The Asian Development Bank has been one of Bhutan's principal multilateral development partners since 1982, financing infrastructure, energy, and human capital projects worth over US$1.3 billion across four decades.
The Asian Development Bank (ADB) has been a major multilateral development partner for Bhutan since the country joined the institution in 1982. Over four decades of cooperation, ADB has committed 212 public sector loans, grants, and technical assistance operations totalling approximately US$1.3 billion, with cumulative sovereign disbursements exceeding US$995 million as of the end of 2024. The bank is Bhutan's largest multilateral development partner and the second-largest overall development partner after India.
History of Engagement
Bhutan's membership of ADB coincided with the kingdom's transition from near-complete economic isolation to structured engagement with international financial institutions. Early ADB operations concentrated on basic rural infrastructure — roads, irrigation, and rural electrification — that underpinned agricultural productivity in a country where the majority of the population lived in subsistence farming communities. Over successive decades the portfolio broadened to include urban water supply, financial sector development, and, increasingly, support for hydropower as the backbone of the Bhutanese economy.
A pivotal shift occurred in the 2010s as ADB began treating climate resilience as a cross-cutting theme rather than a peripheral concern. Bhutan's geography — high-altitude glaciers feeding river systems that power hydroelectric projects — made climate adaptation both economically urgent and technically complex. ADB's Green Power Development projects channelled concessional finance into transmission infrastructure and renewable energy diversification, complementing the government's ambition to export surplus electricity to India.
Current Portfolio and Country Partnership Strategy 2024–2028
ADB's Country Partnership Strategy (CPS) for 2024–2028 is organised around three strategic pillars: strengthening public sector management and enabling private sector development; building climate-adaptive and resilient infrastructure; and supporting human capital development while enhancing youth employability. The strategy was designed to align ADB financing with Bhutan's 13th Five-Year Plan and the government's response to structural economic pressures, including rising youth unemployment and the large-scale emigration of skilled workers.
In 2024 alone, ADB committed US$70 million across two operations. A US$40 million loan under the Fiscal Sustainability and Green Recovery Programme supported revenue reforms, improved the business environment, and embedded gender and climate measures into fiscal policy. A separate US$30 million sector loan for the Distributed Solar for Public Infrastructure Project is financing rooftop solar installations on approximately 1,500 public buildings, generating up to 35 megawatts of capacity and introducing agrivoltaic pilots alongside solar market skills development.
The sovereign portfolio as of 2024 comprised 12 loans and 5 grants totalling US$253 million across active operations, with 58 per cent of 2024 commitments directed towards climate mitigation and adaptation activities.
Key Sectors
ADB's sectoral engagement in Bhutan spans energy, transport, urban development, finance, education, and public sector management.
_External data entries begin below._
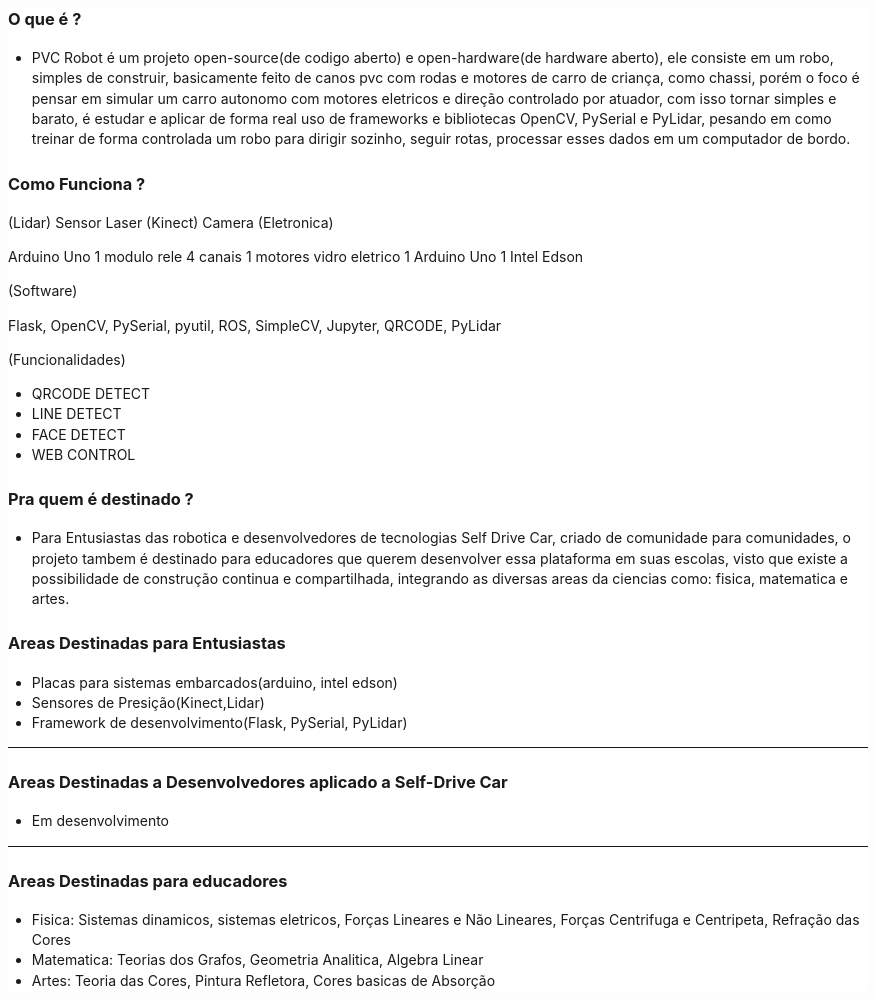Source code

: 

### O que é ?
- PVC Robot é um projeto open-source(de codigo aberto) e open-hardware(de hardware aberto), ele consiste em um robo, simples de construir, basicamente feito de canos pvc com rodas e motores de carro de criança, como chassi, porém o foco é pensar em simular um carro autonomo com motores eletricos e direção controlado por atuador, com isso tornar simples e barato, é estudar e aplicar de forma real uso de frameworks e bibliotecas OpenCV, PySerial e PyLidar, pesando em como treinar de forma controlada um robo para dirigir sozinho, seguir rotas, processar esses dados em um computador de bordo.

### Como Funciona ?
(Lidar) Sensor Laser
(Kinect) Camera 
(Eletronica) 

Arduino Uno
1 modulo rele 4 canais
1 motores vidro eletrico
1 Arduino Uno
1 Intel Edson

(Software)

Flask, OpenCV, PySerial, pyutil, ROS, SimpleCV, Jupyter, QRCODE, PyLidar

(Funcionalidades)

* QRCODE DETECT
* LINE DETECT
* FACE DETECT
* WEB CONTROL


### Pra quem é destinado ?
- Para Entusiastas das robotica e desenvolvedores de tecnologias Self Drive Car, criado de comunidade para comunidades, o projeto tambem é destinado para educadores que querem desenvolver essa plataforma em suas escolas, visto que existe a possibilidade de construção continua e compartilhada, integrando as diversas areas da ciencias como: fisica, matematica e artes.
### Areas Destinadas para Entusiastas
- Placas para sistemas embarcados(arduino, intel edson)
- Sensores de Presição(Kinect,Lidar)
- Framework de desenvolvimento(Flask, PySerial, PyLidar)
---
### Areas Destinadas a Desenvolvedores aplicado a Self-Drive Car
*  Em desenvolvimento 




---
### Areas Destinadas para educadores
- Fisica: Sistemas dinamicos, sistemas eletricos, Forças Lineares e Não Lineares, Forças Centrifuga e Centripeta, Refração das Cores
- Matematica: Teorias dos Grafos, Geometria Analitica, Algebra Linear
- Artes: Teoria das Cores, Pintura Refletora, Cores basicas de Absorção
In the energy sector, the bank has financed transmission grid upgrades and distribution improvements alongside the government's core hydropower investment programme. Transport investments have addressed Bhutan's challenging terrain, financing roads that connect remote highland communities and improve market access for agricultural producers. Urban infrastructure support has focused on water supply, sanitation, and drainage in rapidly growing towns including Thimphu and Phuentsholing.
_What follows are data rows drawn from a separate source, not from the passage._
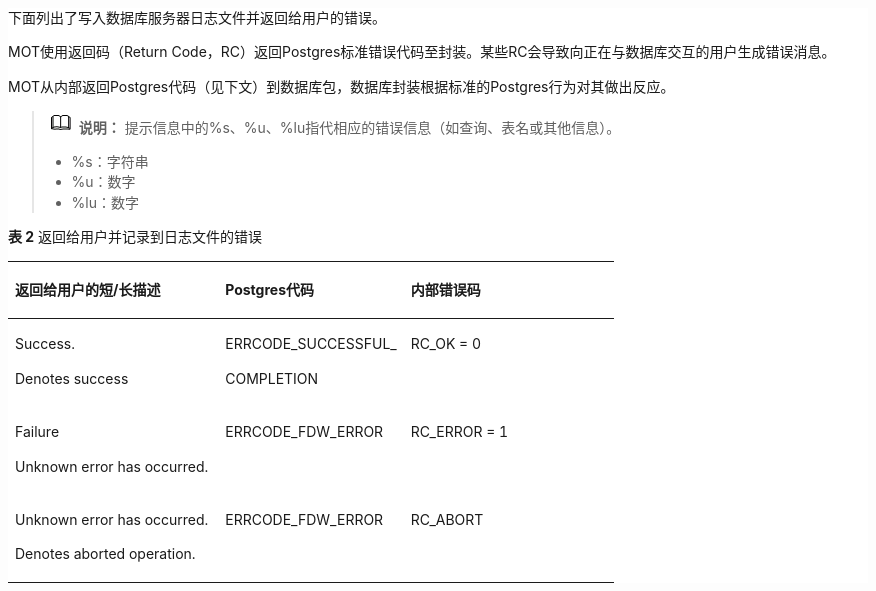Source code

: 下面列出了写入数据库服务器日志文件并返回给用户的错误。

MOT使用返回码（Return Code，RC）返回Postgres标准错误代码至封装。某些RC会导致向正在与数据库交互的用户生成错误消息。

MOT从内部返回Postgres代码（见下文）到数据库包，数据库封装根据标准的Postgres行为对其做出反应。

>![](public_sys-resources/icon-note.gif) **说明：** 
>提示信息中的%s、%u、%lu指代相应的错误信息（如查询、表名或其他信息）。
>-   %s：字符串
>-   %u：数字
>-   %lu：数字

**表 2**  返回给用户并记录到日志文件的错误

<a name="table9981963"></a>
<table><thead align="left"><tr id="row30972475"><th class="cellrowborder" valign="top" width="34.69387755102041%" id="mcps1.2.4.1.1"><p id="p25742575"><a name="p25742575"></a><a name="p25742575"></a>返回给用户的短/长描述</p>
</th>
<th class="cellrowborder" valign="top" width="30.612244897959183%" id="mcps1.2.4.1.2"><p id="p4773831"><a name="p4773831"></a><a name="p4773831"></a>Postgres代码</p>
</th>
<th class="cellrowborder" valign="top" width="34.69387755102041%" id="mcps1.2.4.1.3"><p id="p51136044"><a name="p51136044"></a><a name="p51136044"></a>内部错误码</p>
</th>
</tr>
</thead>
<tbody><tr id="row48378885"><td class="cellrowborder" valign="top" width="34.69387755102041%" headers="mcps1.2.4.1.1 "><p id="p26375611"><a name="p26375611"></a><a name="p26375611"></a>Success.</p>
<p id="p36053908"><a name="p36053908"></a><a name="p36053908"></a>Denotes success</p>
</td>
<td class="cellrowborder" valign="top" width="30.612244897959183%" headers="mcps1.2.4.1.2 "><p id="p34685407"><a name="p34685407"></a><a name="p34685407"></a>ERRCODE_SUCCESSFUL_</p>
<p id="p43733211"><a name="p43733211"></a><a name="p43733211"></a>COMPLETION</p>
</td>
<td class="cellrowborder" valign="top" width="34.69387755102041%" headers="mcps1.2.4.1.3 "><p id="p52729239"><a name="p52729239"></a><a name="p52729239"></a>RC_OK = 0</p>
</td>
</tr>
<tr id="row4801103"><td class="cellrowborder" valign="top" width="34.69387755102041%" headers="mcps1.2.4.1.1 "><p id="p53345092"><a name="p53345092"></a><a name="p53345092"></a>Failure</p>
<p id="p10343786"><a name="p10343786"></a><a name="p10343786"></a>Unknown error has occurred.</p>
</td>
<td class="cellrowborder" valign="top" width="30.612244897959183%" headers="mcps1.2.4.1.2 "><p id="p32540371"><a name="p32540371"></a><a name="p32540371"></a>ERRCODE_FDW_ERROR</p>
</td>
<td class="cellrowborder" valign="top" width="34.69387755102041%" headers="mcps1.2.4.1.3 "><p id="p18524400"><a name="p18524400"></a><a name="p18524400"></a>RC_ERROR = 1</p>
</td>
</tr>
<tr id="row32501878"><td class="cellrowborder" valign="top" width="34.69387755102041%" headers="mcps1.2.4.1.1 "><p id="p15406461"><a name="p15406461"></a><a name="p15406461"></a>Unknown error has occurred.</p>
<p id="p4440424"><a name="p4440424"></a><a name="p4440424"></a>Denotes aborted operation.</p>
</td>
<td class="cellrowborder" valign="top" width="30.612244897959183%" headers="mcps1.2.4.1.2 "><p id="p24130067"><a name="p24130067"></a><a name="p24130067"></a>ERRCODE_FDW_ERROR</p>
</td>
<td class="cellrowborder" valign="top" width="34.69387755102041%" headers="mcps1.2.4.1.3 "><p id="p8378386"><a name="p8378386"></a><a name="p8378386"></a>RC_ABORT</p>
</td>
</tr>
Technical assistance grants have supported financial sector deepening, including the development of capital markets and the strengthening of the Royal Monetary Authority's supervisory capacity. Human capital operations, increasingly prominent in the 2024–2028 strategy, address the mismatch between graduate outputs and labour market demand — a structural problem underlying the youth unemployment crisis.
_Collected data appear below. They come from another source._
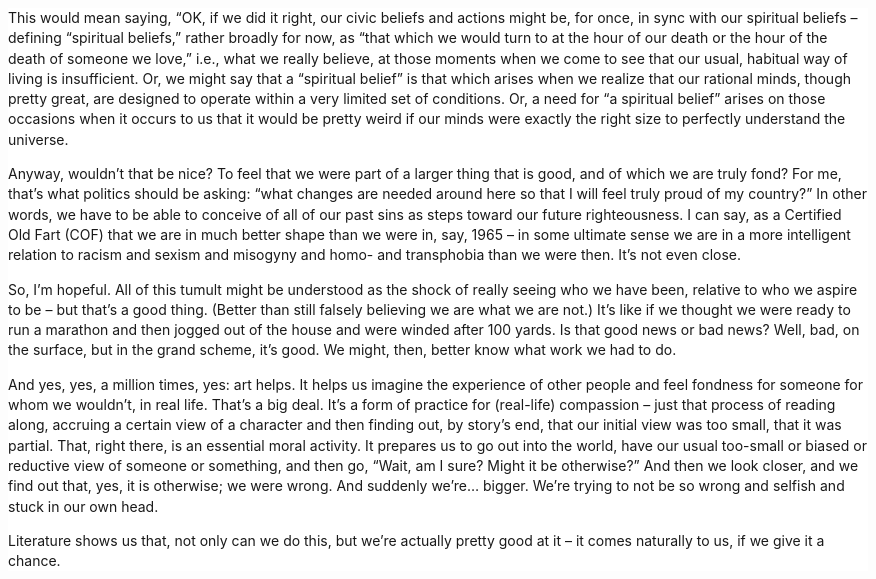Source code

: This would mean saying, “OK, if we did it right, our civic beliefs and actions might be, for once, in sync with our spiritual beliefs – defining “spiritual beliefs,” rather broadly for now, as “that which we would turn to at the hour of our death or the hour of the death of someone we love,” i.e., what we really believe, at those moments when we come to see that our usual, habitual way of living is insufficient. Or, we might say that a “spiritual belief” is that which arises when we realize that our rational minds, though pretty great, are designed to operate within a very limited set of conditions. Or, a need for “a spiritual belief” arises on those occasions when it occurs to us that it would be pretty weird if our minds were exactly the right size to perfectly understand the universe. 

Anyway, wouldn’t that be nice? To feel that we were part of a larger thing that is good, and of which we are truly fond? For me, that’s what politics should be asking: “what changes are needed around here so that I will feel truly proud of my country?” In other words, we have to be able to conceive of all of our past sins as steps toward our future righteousness. I can say, as a Certified Old Fart (COF) that we are in much better shape than we were in, say, 1965 – in some ultimate sense we are in a more intelligent relation to racism and sexism and misogyny and homo- and transphobia than we were then. It’s not even close. 

So, I’m hopeful. All of this tumult might be understood as the shock of really seeing who we have been, relative to who we aspire to be – but that’s a good thing. (Better than still falsely believing we are what we are not.) It’s like if we thought we were ready to run a marathon and then jogged out of the house and were winded after 100 yards. Is that good news or bad news? Well, bad, on the surface, but in the grand scheme, it’s good. We might, then, better know what work we had to do.
 
And yes, yes, a million times, yes: art helps. It helps us imagine the experience of other people and feel fondness for someone for whom we wouldn’t, in real life. That’s a big deal. It’s a form of practice for (real-life) compassion – just that process of reading along, accruing a certain view of a character and then finding out, by story’s end, that our initial view was too small, that it was partial. That, right there, is an essential moral activity. It prepares us to go out into the world, have our usual too-small or biased or reductive view of someone or something, and then go, “Wait, am I sure? Might it be otherwise?” And then we look closer, and we find out that, yes, it is otherwise; we were wrong. And suddenly we’re… bigger. We’re trying to not be so wrong and selfish and stuck in our own head. 

Literature shows us that, not only can we do this, but we’re actually pretty good at it – it comes naturally to us, if we give it a chance.
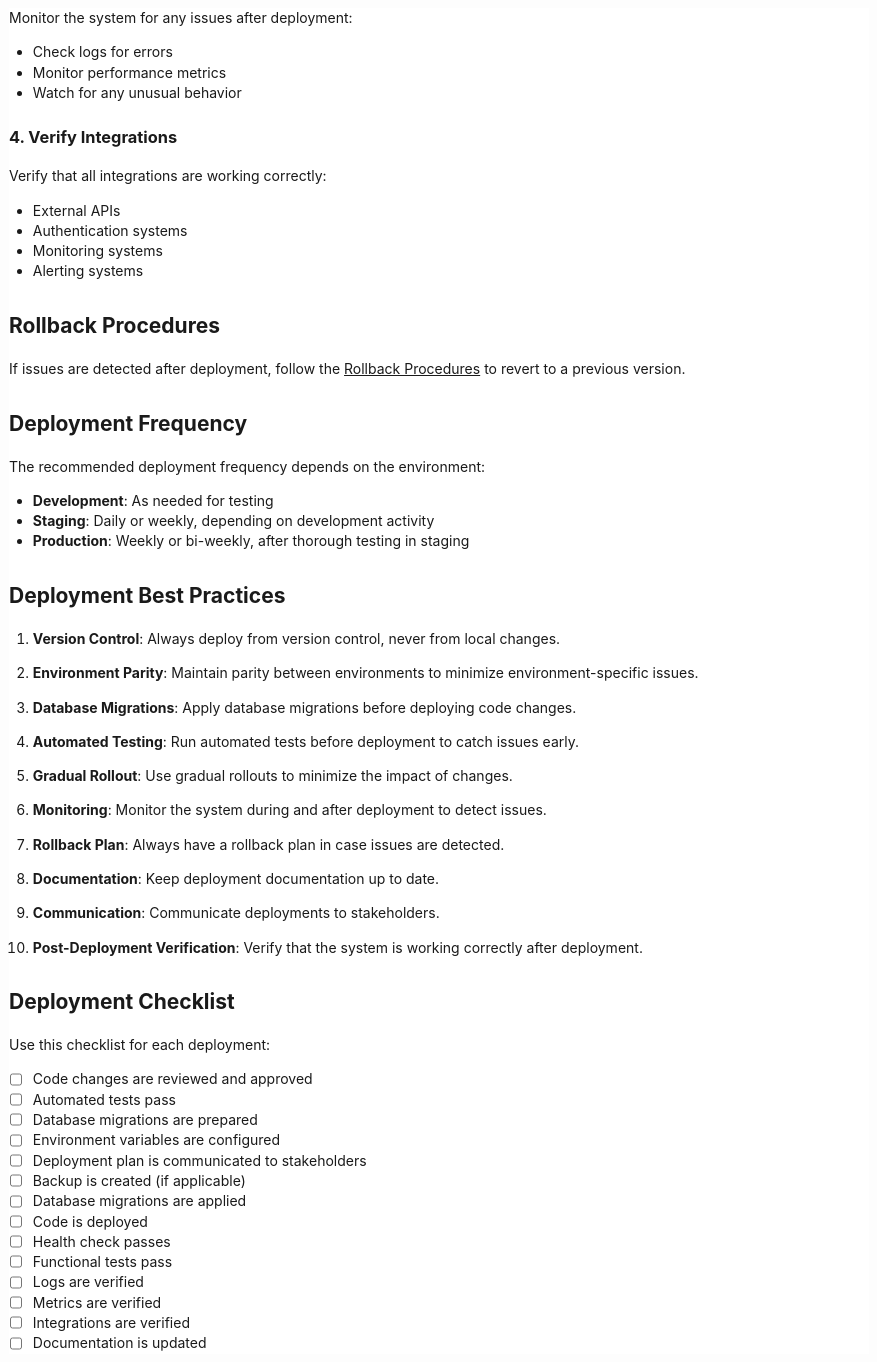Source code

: Monitor the system for any issues after deployment:

- Check logs for errors
- Monitor performance metrics
- Watch for any unusual behavior

### 4. Verify Integrations

Verify that all integrations are working correctly:

- External APIs
- Authentication systems
- Monitoring systems
- Alerting systems

## Rollback Procedures

If issues are detected after deployment, follow the [Rollback Procedures](./rollback.md) to revert to a previous version.

## Deployment Frequency

The recommended deployment frequency depends on the environment:

- **Development**: As needed for testing
- **Staging**: Daily or weekly, depending on development activity
- **Production**: Weekly or bi-weekly, after thorough testing in staging

## Deployment Best Practices

1. **Version Control**: Always deploy from version control, never from local changes.

2. **Environment Parity**: Maintain parity between environments to minimize environment-specific issues.

3. **Database Migrations**: Apply database migrations before deploying code changes.

4. **Automated Testing**: Run automated tests before deployment to catch issues early.

5. **Gradual Rollout**: Use gradual rollouts to minimize the impact of changes.

6. **Monitoring**: Monitor the system during and after deployment to detect issues.

7. **Rollback Plan**: Always have a rollback plan in case issues are detected.

8. **Documentation**: Keep deployment documentation up to date.

9. **Communication**: Communicate deployments to stakeholders.

10. **Post-Deployment Verification**: Verify that the system is working correctly after deployment.

## Deployment Checklist

Use this checklist for each deployment:

- [ ] Code changes are reviewed and approved
- [ ] Automated tests pass
- [ ] Database migrations are prepared
- [ ] Environment variables are configured
- [ ] Deployment plan is communicated to stakeholders
- [ ] Backup is created (if applicable)
- [ ] Database migrations are applied
- [ ] Code is deployed
- [ ] Health check passes
- [ ] Functional tests pass
- [ ] Logs are verified
- [ ] Metrics are verified
- [ ] Integrations are verified
- [ ] Documentation is updated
Private Sector and Non-Sovereign Operations
Beyond its sovereign lending window, ADB has engaged Bhutan's nascent private sector through non-sovereign instruments. Technical assistance grants have supported the development of a public–private partnership (PPP) framework, aiming to mobilise private capital for infrastructure projects that the government cannot finance entirely from its own resources or through concessional loans. A second hydropower plant PPP, supported by ADB, piloted a model in which private investment co-finances generation capacity alongside the state — a departure from the entirely government-owned model that had prevailed historically.